The same manufacturing slowdown that hit newbuild drilling rigs following the commodity price collapse in late 2014 also is impacting the pressure pumping market. Backlogs for new pumps and fluid ends have dried up, while orders for new pressure pumping units have fallen sharply.

This market permutation stands in contrast to the unexpected ramp in demand for newbuild pressure pumping equipment in mid-2014 as the industry moved to enhanced completions, placing greater demand on well stimulation service providers as batch completions and 24-hour operations kept existing pressure pumping fleets tied up on location for extended periods of time. Additionally, extended-reach laterals and more stages packed more closely together coupled with a steep increase in the volume of proppant—almost exclusively coarse sand—resulted in rising attrition for the existing well stimulation fleet.

The combination created a roller coaster ride for well stimulation service providers. Early 2014 forecasts calling for continued overcapacity in pressure pumping equipment soon gave way to unexpected increases in well stimulation pricing and a scramble for new and replacement equipment to meet rising demand.

Six months later, the activity slowdown from falling commodity prices is hitting both component manufacturers and well stimulation equipment fabricators. Both sectors cite a steep drop in new orders. Meanwhile, the last of the backlog in pressure pumping units ordered in 2014 will be delivered by mid-2015. Consequently, lead time for a newbuild pressure pumping unit is now four to six weeks vs. four to six months in 2014. Equipment fabricators told Hart Energy Market Intelligence surveyors that demand for new units is down more than 50% vs. last year.

None of the fabricators participating in the Hart Energy survey cited cancelled orders. For new orders, purchasers are seeking replacement units for existing equipment only with few orders for new fleets.

“We have seen few orders cancelled,” one large Texas-based fabricator told Hart Energy. “New orders are but a trickle compared to 2014. Most will only order units to replace retiring equipment until recovery. By mid-year, production will slow to 50% or less of our previous rate last year.”

Five of eight manufacturers said delivery time is two to three months on a newly fabricated unit and just three to four weeks once all the components are delivered. At least one manufacturer has new stock pressure pumping units sitting in the yard available for immediate delivery and can manufacture custom-built units in two months.

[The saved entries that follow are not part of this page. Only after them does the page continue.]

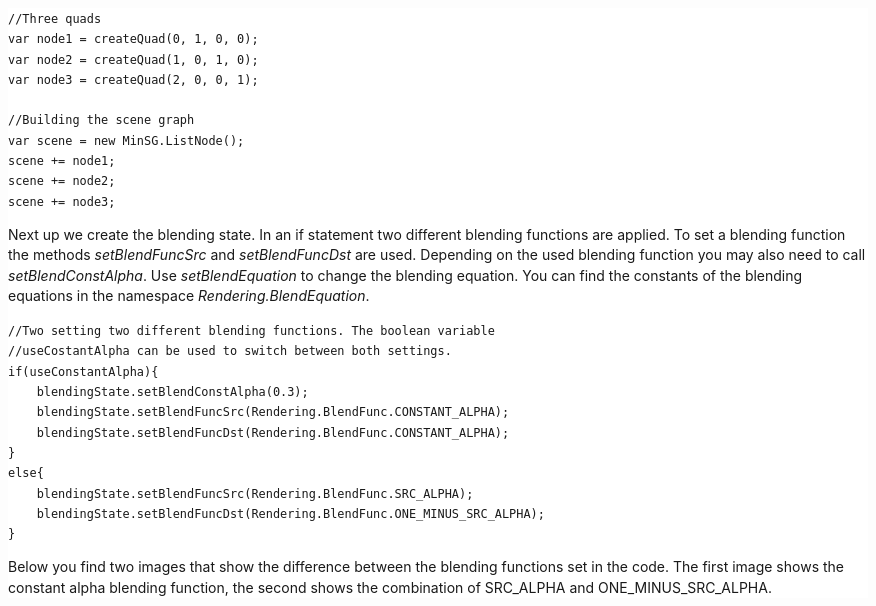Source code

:
    //Three quads
    var node1 = createQuad(0, 1, 0, 0);
    var node2 = createQuad(1, 0, 1, 0);
    var node3 = createQuad(2, 0, 0, 1);
    
    //Building the scene graph
    var scene = new MinSG.ListNode();
    scene += node1;
    scene += node2;
    scene += node3;


Next up we create the blending state.
In an if statement two different blending functions are applied.
To set a blending function the methods _setBlendFuncSrc_ and _setBlendFuncDst_ are used.
Depending on the used blending function you may also need to call _setBlendConstAlpha_.
Use _setBlendEquation_ to change the blending equation.
You can find the constants of the blending equations in the namespace _Rendering.BlendEquation_.




    //Two setting two different blending functions. The boolean variable
    //useCostantAlpha can be used to switch between both settings.
    if(useConstantAlpha){
        blendingState.setBlendConstAlpha(0.3);
        blendingState.setBlendFuncSrc(Rendering.BlendFunc.CONSTANT_ALPHA);
        blendingState.setBlendFuncDst(Rendering.BlendFunc.CONSTANT_ALPHA);
    }
    else{
        blendingState.setBlendFuncSrc(Rendering.BlendFunc.SRC_ALPHA);
        blendingState.setBlendFuncDst(Rendering.BlendFunc.ONE_MINUS_SRC_ALPHA);
    }


Below you find two images that show the difference between the blending functions set in the code.
The first image shows the constant alpha blending function, the second shows the combination of SRC_ALPHA and ONE_MINUS_SRC_ALPHA.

Survey participants estimated that 250 pumping units would be delivered in 2015, down from the 470 delivered in 2014. Using back-of-the-envelope calculations, fleet additions will drop from an estimated 1.18 million hhp in 2014 to 625,000 hhp in 2015, with the majority for replacement purposes.

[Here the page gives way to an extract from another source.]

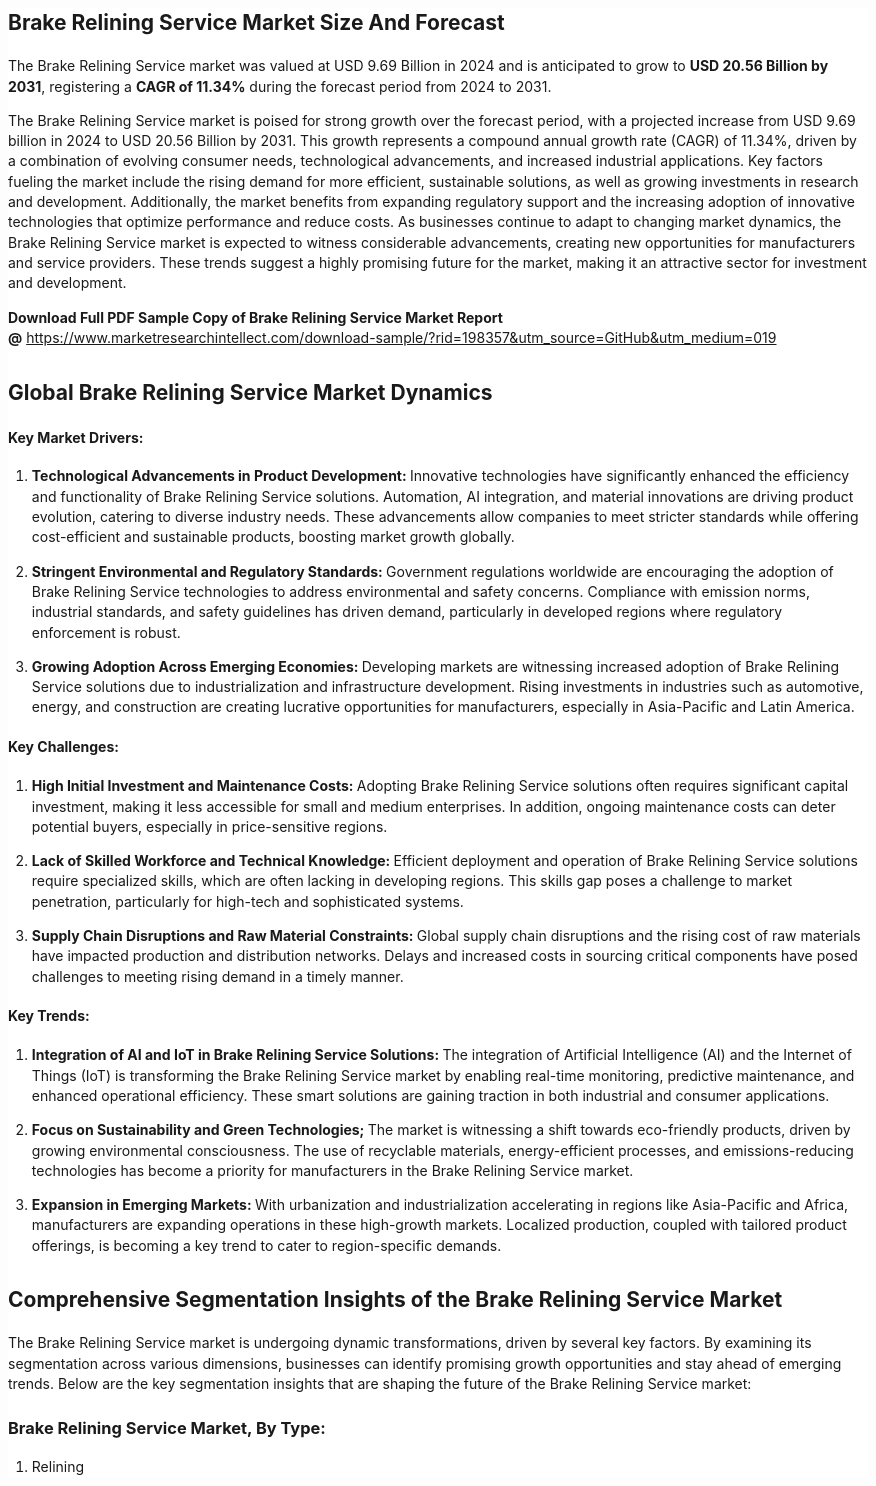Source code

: <h2>Brake Relining Service Market Size And Forecast</h2><p>The Brake Relining Service market was valued at USD 9.69 Billion in 2024 and is anticipated to grow to <strong>USD 20.56 Billion by 2031</strong>, registering a <strong>CAGR of 11.34%</strong> during the forecast period from 2024 to 2031.</p><p>The Brake Relining Service market is poised for strong growth over the forecast period, with a projected increase from USD 9.69 billion in 2024 to USD 20.56 Billion by 2031. This growth represents a compound annual growth rate (CAGR) of 11.34%, driven by a combination of evolving consumer needs, technological advancements, and increased industrial applications. Key factors fueling the market include the rising demand for more efficient, sustainable solutions, as well as growing investments in research and development. Additionally, the market benefits from expanding regulatory support and the increasing adoption of innovative technologies that optimize performance and reduce costs. As businesses continue to adapt to changing market dynamics, the Brake Relining Service market is expected to witness considerable advancements, creating new opportunities for manufacturers and service providers. These trends suggest a highly promising future for the market, making it an attractive sector for investment and development.</p><p><strong>Download Full PDF Sample Copy of Brake Relining Service Market Report @</strong>&nbsp;<a href="https://www.marketresearchintellect.com/download-sample/?rid=198357&amp;utm_source=GitHub&amp;utm_medium=019">https://www.marketresearchintellect.com/download-sample/?rid=198357&amp;utm_source=GitHub&amp;utm_medium=019</a></p><h2>Global Brake Relining Service Market Dynamics</h2><h4><strong>Key Market Drivers:</strong></h4><ol><li><p><strong>Technological Advancements in Product Development:&nbsp;</strong>Innovative technologies have significantly enhanced the efficiency and functionality of Brake Relining Service solutions. Automation, AI integration, and material innovations are driving product evolution, catering to diverse industry needs. These advancements allow companies to meet stricter standards while offering cost-efficient and sustainable products, boosting market growth globally.</p></li><li><p><strong>Stringent Environmental and Regulatory Standards:&nbsp;</strong>Government regulations worldwide are encouraging the adoption of Brake Relining Service technologies to address environmental and safety concerns. Compliance with emission norms, industrial standards, and safety guidelines has driven demand, particularly in developed regions where regulatory enforcement is robust.</p></li><li><p><strong>Growing Adoption Across Emerging Economies:&nbsp;</strong>Developing markets are witnessing increased adoption of Brake Relining Service solutions due to industrialization and infrastructure development. Rising investments in industries such as automotive, energy, and construction are creating lucrative opportunities for manufacturers, especially in Asia-Pacific and Latin America.</p></li></ol><h4><strong>Key Challenges:</strong></h4><ol><li><p><strong>High Initial Investment and Maintenance Costs:&nbsp;</strong>Adopting Brake Relining Service solutions often requires significant capital investment, making it less accessible for small and medium enterprises. In addition, ongoing maintenance costs can deter potential buyers, especially in price-sensitive regions.</p></li><li><p><strong>Lack of Skilled Workforce and Technical Knowledge:&nbsp;</strong>Efficient deployment and operation of Brake Relining Service solutions require specialized skills, which are often lacking in developing regions. This skills gap poses a challenge to market penetration, particularly for high-tech and sophisticated systems.</p></li><li><p><strong>Supply Chain Disruptions and Raw Material Constraints:&nbsp;</strong>Global supply chain disruptions and the rising cost of raw materials have impacted production and distribution networks. Delays and increased costs in sourcing critical components have posed challenges to meeting rising demand in a timely manner.</p></li></ol><h4><strong>Key Trends:</strong></h4><ol><li><p><strong>Integration of AI and IoT in Brake Relining Service Solutions:&nbsp;</strong>The integration of Artificial Intelligence (AI) and the Internet of Things (IoT) is transforming the Brake Relining Service market by enabling real-time monitoring, predictive maintenance, and enhanced operational efficiency. These smart solutions are gaining traction in both industrial and consumer applications.</p></li><li><p><strong>Focus on Sustainability and Green Technologies;&nbsp;</strong>The market is witnessing a shift towards eco-friendly products, driven by growing environmental consciousness. The use of recyclable materials, energy-efficient processes, and emissions-reducing technologies has become a priority for manufacturers in the Brake Relining Service market.</p></li><li><p><strong>Expansion in Emerging Markets:&nbsp;</strong>With urbanization and industrialization accelerating in regions like Asia-Pacific and Africa, manufacturers are expanding operations in these high-growth markets. Localized production, coupled with tailored product offerings, is becoming a key trend to cater to region-specific demands.</p></li></ol><div class="article-main__content" data-test-id="publishing-text-block"><h2>Comprehensive Segmentation Insights of the Brake Relining Service Market</h2><p>The Brake Relining Service market is undergoing dynamic transformations, driven by several key factors. By examining its segmentation across various dimensions, businesses can identify promising growth opportunities and stay ahead of emerging trends. Below are the key segmentation insights that are shaping the future of the Brake Relining Service market:</p><h3><strong>Brake Relining Service Market, By Type:<br /></strong></h3><ol><li>Relining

“I will be delivering the last of 2014 orders by June 2015 and will cut production of frack units by half,” one mid-sized Oklahoma manufacturer said. “We will have to diversify and build other equipment unless the recovery comes quickly.”

One major fabricator has closed three locations for frack equipment and begun laying off employees. Others are attempting to diversify fabrication activity to equipment outside the energy industry to keep fabrication crews busy pending recovery in commodity prices.

Of note, pricing for new equipment is off by about 5% but has not declined significantly because there have been no price changes in components or materials.